▶ Dataset entries
*** Begin section ***

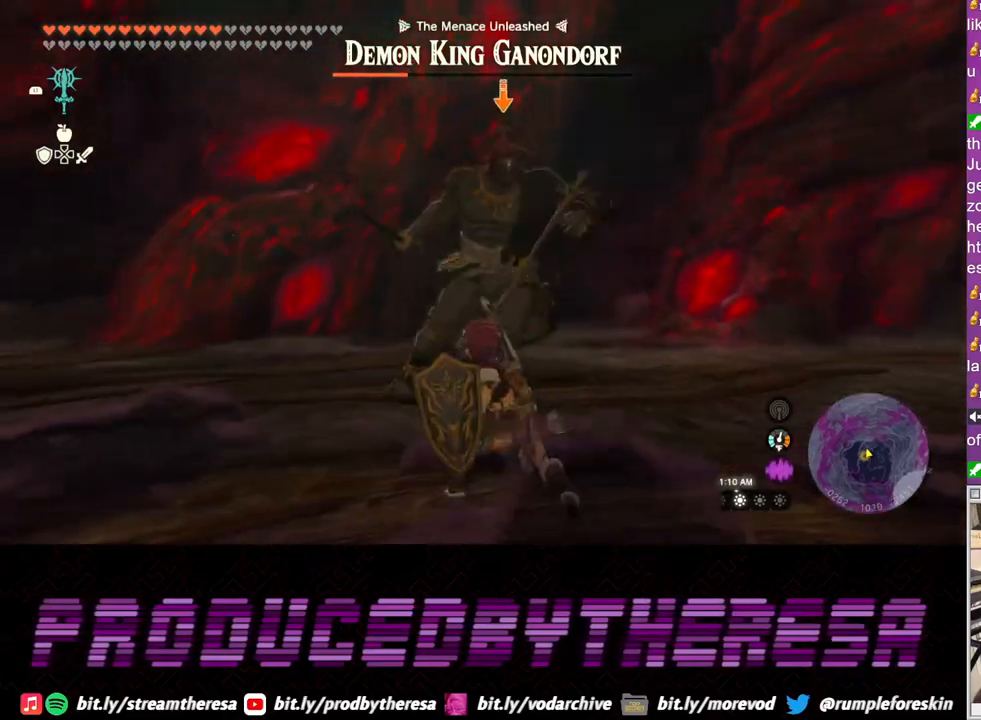
{"buttons": ["L2"], "left_stick": "center", "right_stick": "center", "events": [[450, "left_stick", "center"]]}
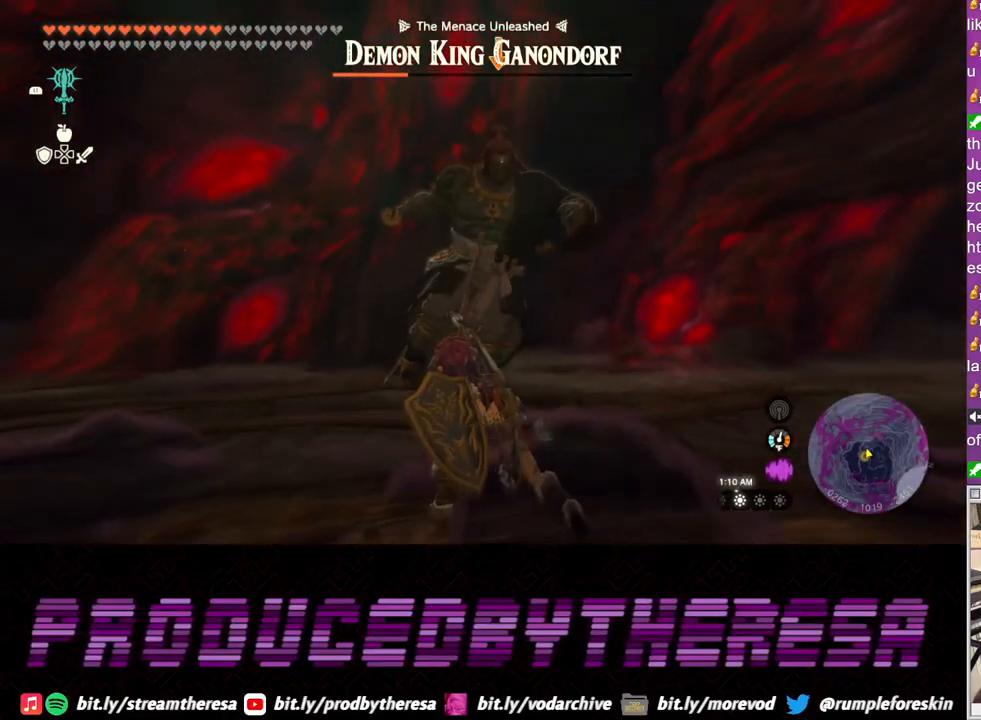
{"buttons": ["TRIANGLE", "L2"], "left_stick": "down-left", "right_stick": "center", "events": [[17, "left_stick", "down-left"], [117, "TRIANGLE", "down"], [200, "TRIANGLE", "up"], [283, "TRIANGLE", "down"], [350, "TRIANGLE", "up"], [433, "TRIANGLE", "down"]]}
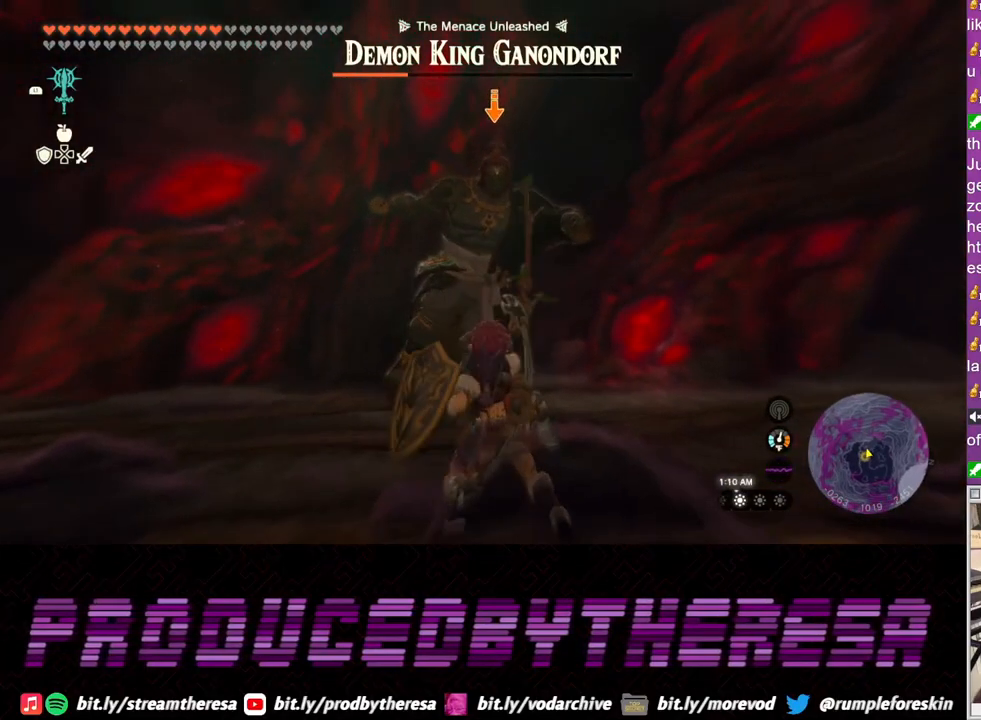
{"buttons": ["L2"], "left_stick": "down-right", "right_stick": "center", "events": [[17, "TRIANGLE", "up"], [67, "left_stick", "down"], [100, "TRIANGLE", "down"], [183, "TRIANGLE", "up"], [433, "left_stick", "down-right"]]}
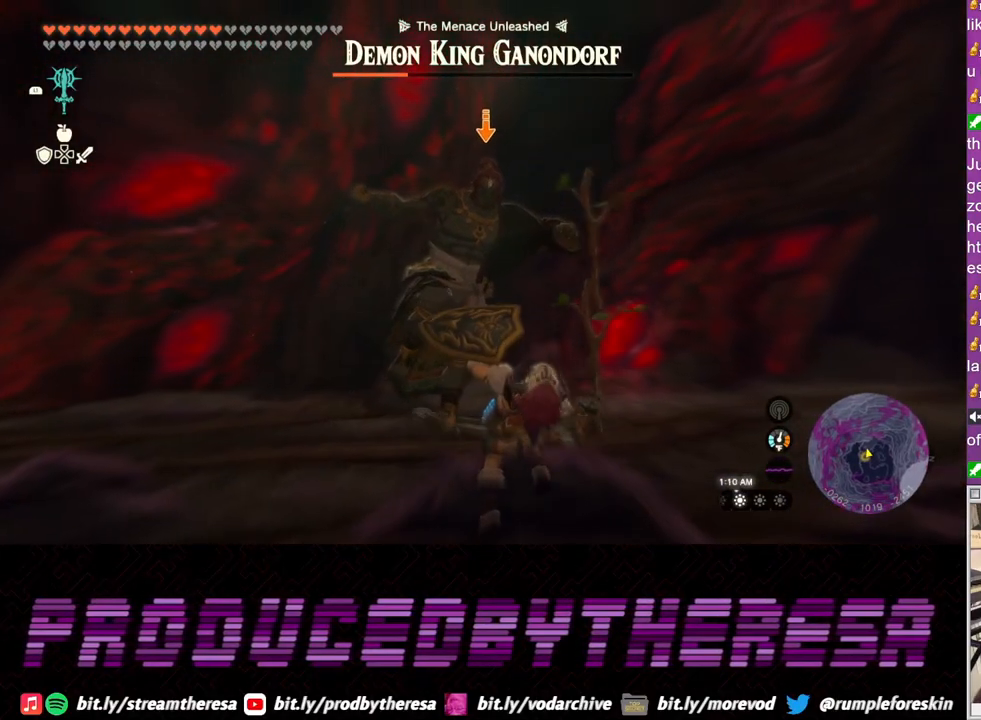
{"buttons": ["L2"], "left_stick": "right", "right_stick": "center", "events": [[500, "left_stick", "right"]]}
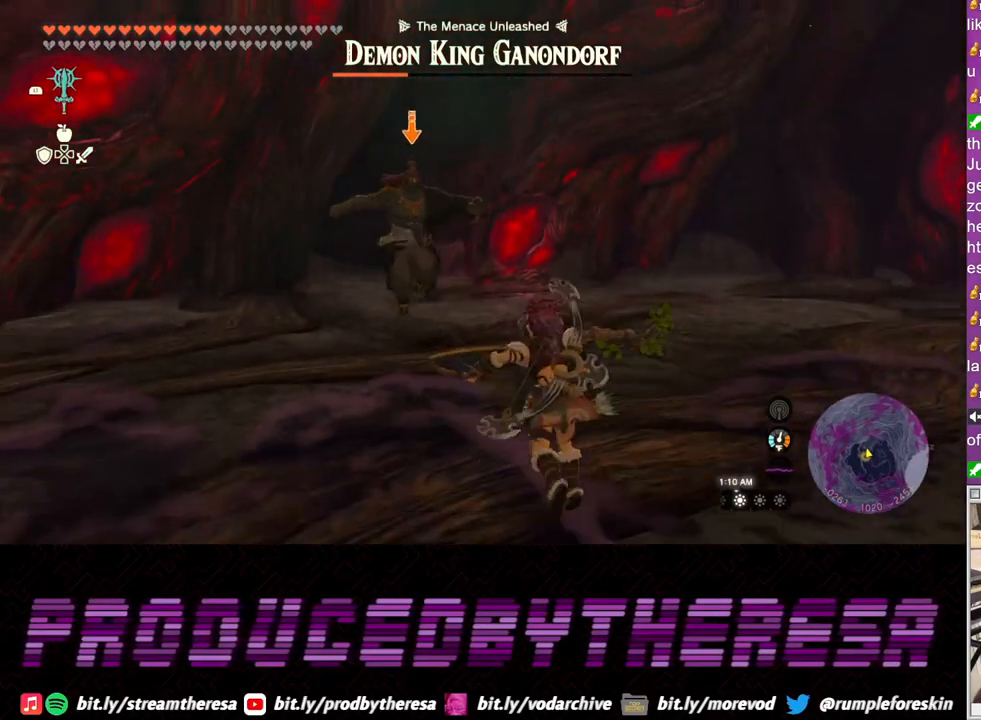
{"buttons": ["L2"], "left_stick": "up-right", "right_stick": "center", "events": [[200, "left_stick", "up-right"]]}
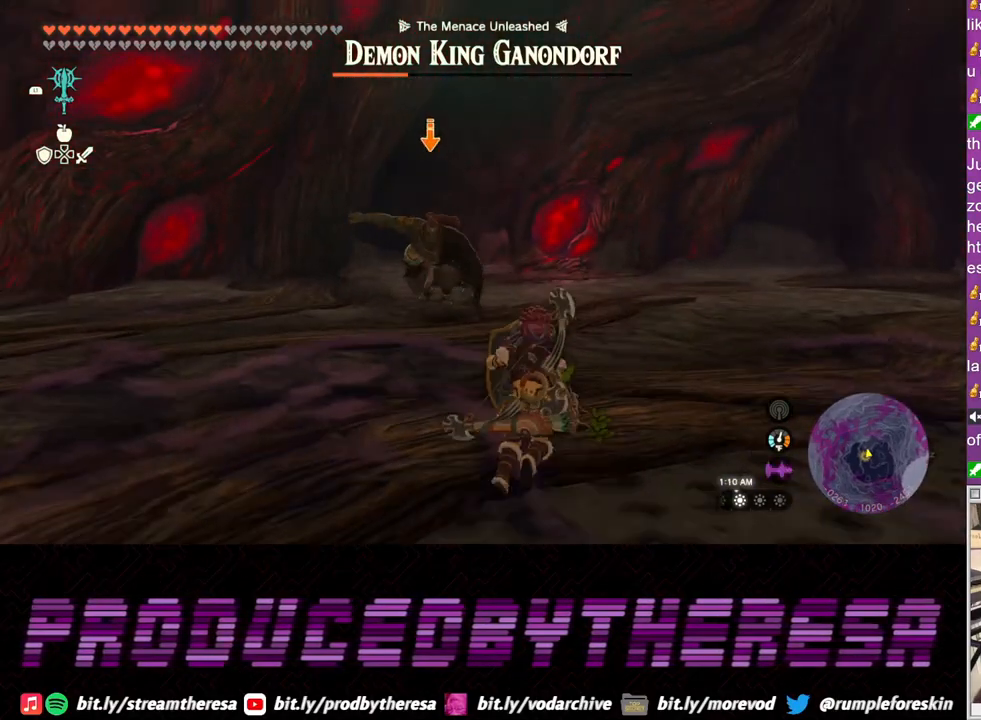
{"buttons": ["TRIANGLE", "L2"], "left_stick": "down", "right_stick": "center", "events": [[417, "left_stick", "down-right"], [467, "TRIANGLE", "down"], [483, "left_stick", "down"]]}
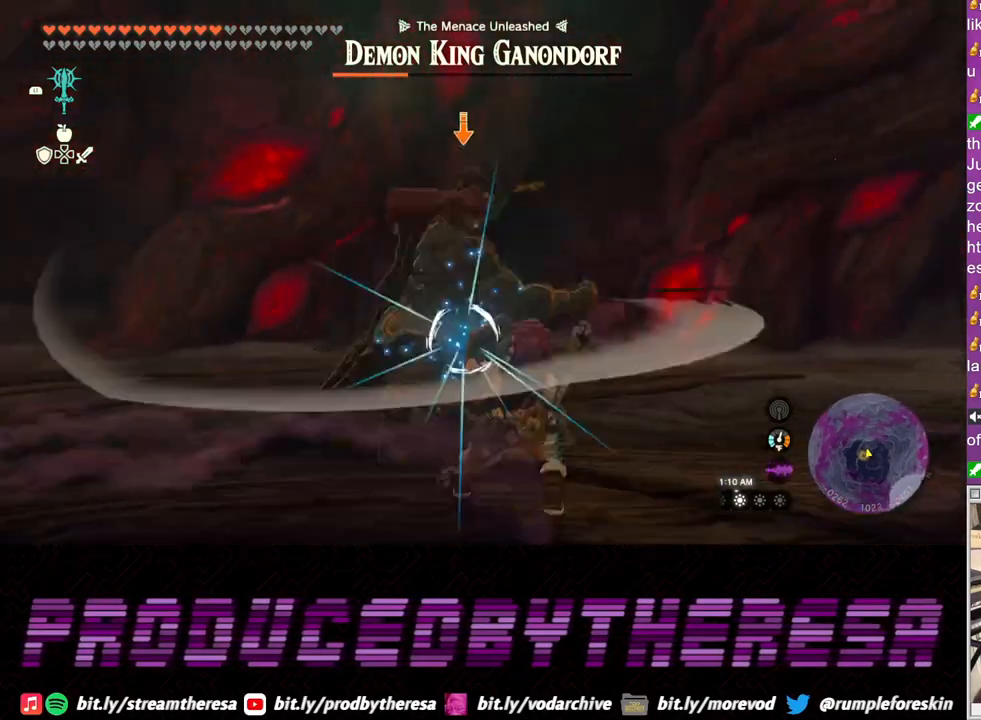
{"buttons": ["L2"], "left_stick": "up", "right_stick": "center", "events": [[33, "TRIANGLE", "up"], [367, "left_stick", "down-right"], [500, "left_stick", "up"]]}
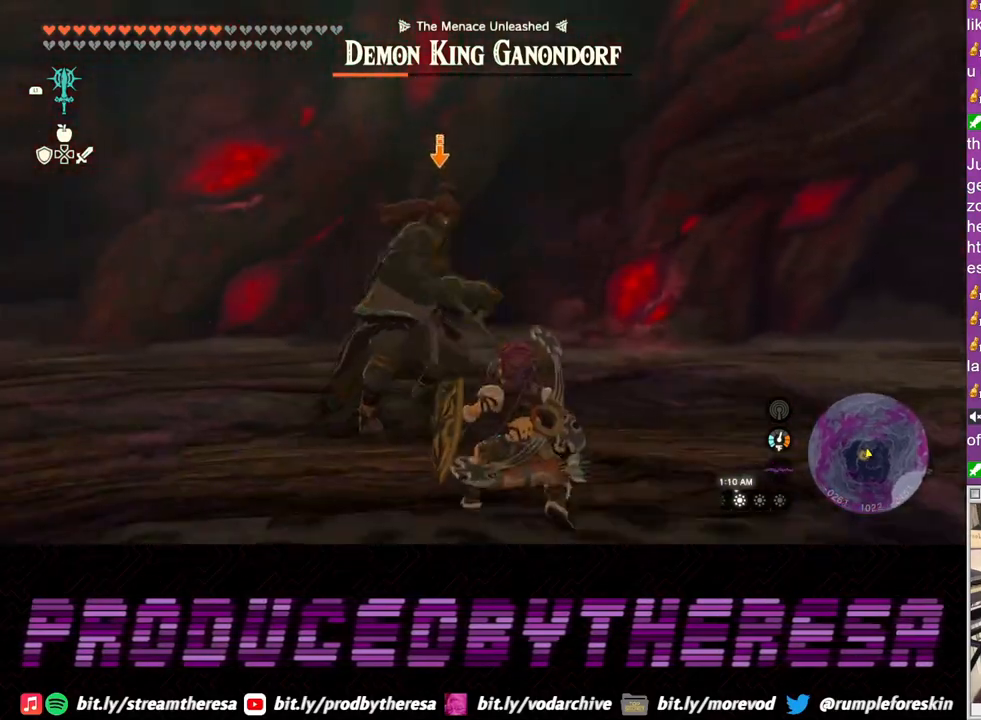
{"buttons": ["L2"], "left_stick": "up", "right_stick": "center", "events": []}
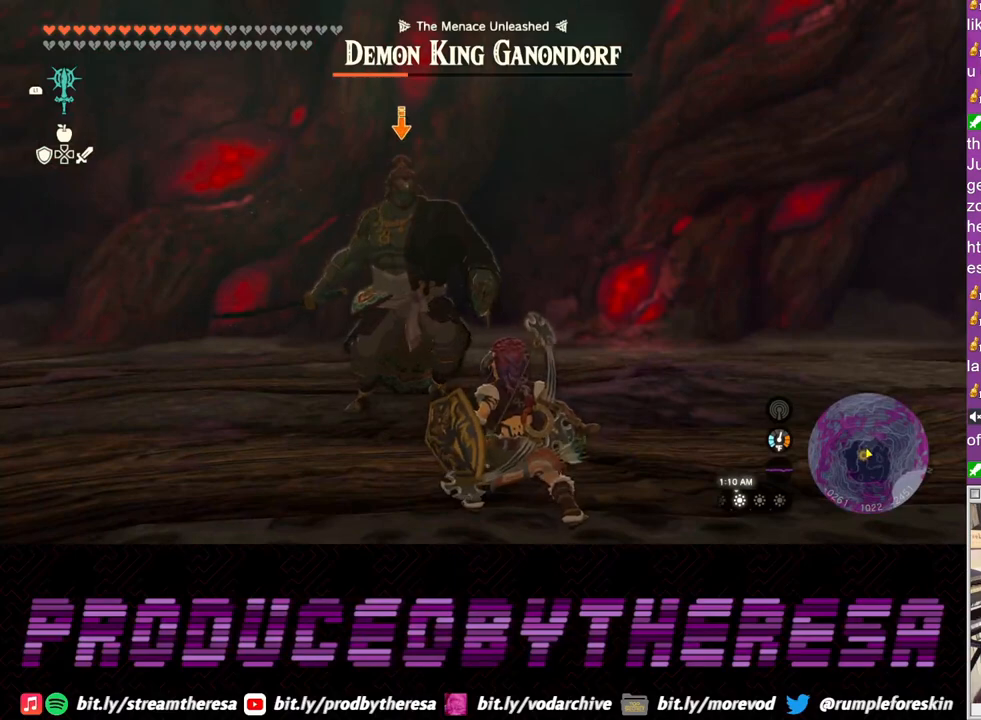
{"buttons": ["L2"], "left_stick": "up", "right_stick": "center", "events": []}
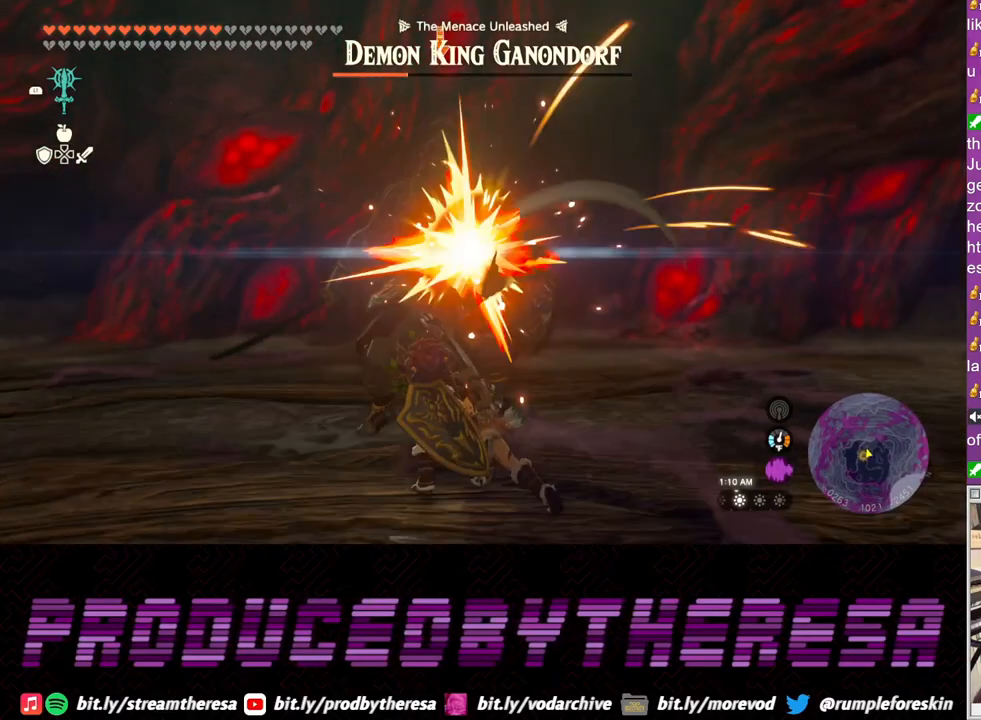
{"buttons": ["L2"], "left_stick": "down", "right_stick": "center", "events": [[217, "left_stick", "center"], [467, "left_stick", "down"]]}
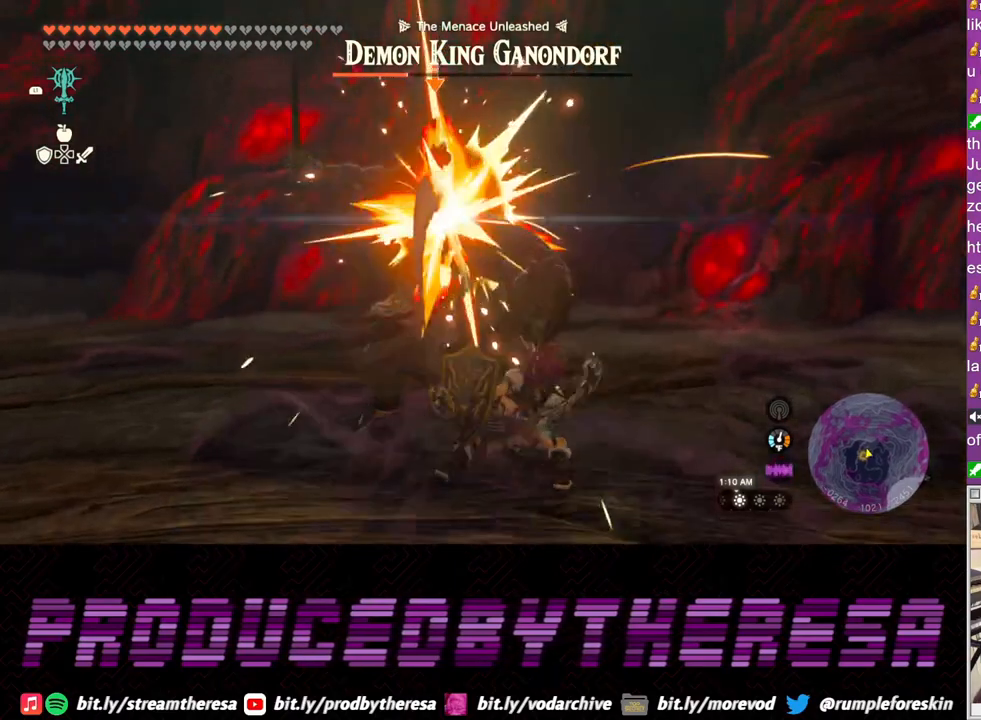
{"buttons": ["L2"], "left_stick": "down", "right_stick": "center", "events": [[150, "TRIANGLE", "down"], [233, "TRIANGLE", "up"]]}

*** End section ***

▶ WORK INSTRUCTIONS
Your reply should be only the count of lines in the entries above that contain the word "down".

▶ TASK RESULT
6